La Di Lino ci offre così  una visione forte, a volte iperrealistica, venata di ironia, tratteggiata con  i contorni decisi della sua pittura e della sua scultura e sempre dolorosa dei nostri tempi sottolineando  che alla fine ciò che davvero uccide non sono le armi, fucili o parole che siano, bensì la mancanza d’amore “…che il morire vero è laddove mai è stato amore…” e  che, come ci dice  in altri bellissimi versi ci si salva insieme “…dimmi che ci salveremo /  mano nella mano…” prendendo coscienza dell’altro e dei nostri doveri al presente  “…c’è sempre una guerra da smettere / e l’amore da fare “ e al futuro “…avremo ancora sguardi / da donare al mondo...” in una dimensione di grande umanità e respiro sociale. E tutto questo è possibile secondo la nostra Autrice,  non seguendo le ragioni del cuore o dell’intelletto,  benché necessarie, ma quelle del tempo e dell’impegno costante, in un sentire che la porta ad unire in un unico abbraccio i suoi figli, auspicando per loro un destino felice “…vi parlo dei miei figli / che furono bambini / quelli impastati dal sangue nella terra / non fatti per morire degli altri la guerra / ma per costruire felici i loro destini,” e i figli  del mondo poiché “le genti non appartengono mai / a un solo posto / mille latitudini attraversano… ed …è solo con le scie disperate lasciate dal loro passo / compasso che si ha l’esatta misura del mondo”. Tutto questo sarà possibile  ma “bisognerà contarci / guardarci negli occhi e tenerci stretti / e credere credere /  nelle ragioni del tempo,” smussando gli angoli del centro, i dissidi più profondi che minano il nucleo dell’umano agire perché l’angolo è la sola certezza “…scommetti tutto te stesso / nell’ordine apparente / delle tue ritrovate simmetrie / e non ti accorgi che / delle tue geometrie / rimane solo la certezza dell’angolo,”.
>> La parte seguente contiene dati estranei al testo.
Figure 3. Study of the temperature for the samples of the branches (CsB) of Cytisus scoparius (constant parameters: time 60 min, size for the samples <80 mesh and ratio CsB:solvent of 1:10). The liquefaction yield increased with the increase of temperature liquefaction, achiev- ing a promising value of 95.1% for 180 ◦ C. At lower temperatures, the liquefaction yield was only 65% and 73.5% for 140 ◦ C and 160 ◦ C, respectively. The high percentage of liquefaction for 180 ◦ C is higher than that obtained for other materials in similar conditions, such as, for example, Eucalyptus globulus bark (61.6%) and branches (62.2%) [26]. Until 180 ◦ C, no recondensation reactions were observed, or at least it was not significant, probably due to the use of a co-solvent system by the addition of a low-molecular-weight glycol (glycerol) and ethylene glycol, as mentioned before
Ma è navigando nella geografia del corpo, un corpo che diventa palcoscenico per organi/attori che le parole di Stefania diventano grido che racconta di madri “Ho visto mia madre invecchiare / consumarsi / nel sempre più ristretto ambito delle sue clavicole….” e di nascite “carne di amorevole carne  / mentre scivolavi via dal mio corpo / io la tua prima frontiera / tu il mio canto nel mondo “,  di amore “…Una volta mi disse / “ti voglio bene, non te l’ho mai detto / io ti voglio bene / ma eri così diversa da me / e io non ce l’ho fatta…”.” e di figli ”tu che mi guizzavi dentro / argenteo pesciolino / tu che ora affronti il mondo / con le mani di un pianista / e gli occhi scuri /  furiosi di tuo padre “,  passando per l’attimo senza tempo della consapevolezza.
Tanti i temi, dunque, di questa bella raccolta di poesie di Stefania Di Lino (molti spetterà al lettore scoprirli),  temi che,  come in un gioco di specchi, tanti altri ne riflettono all’infinito. Tutti però concorrono a sottolineare l’importanza della parola detta, soprattutto poetica, in tutte le sue molteplici modalità. Se Montale in una sua celebre poesia  “Non chiederci parola” affermava  che la parola può dirci solo “ciò che non siamo e ciò che non vogliamo”, e  se Ungaretti la riconosceva, questa parola, “impotente” e capace solo di ”avvicinarci al segreto che è in noi”, la nostra Autrice invece  crede fermamente nel potere della parola che è catartico, ecumenico e a suo modo rivoluzionario. E questa raccolta ne e’ la testimonianza.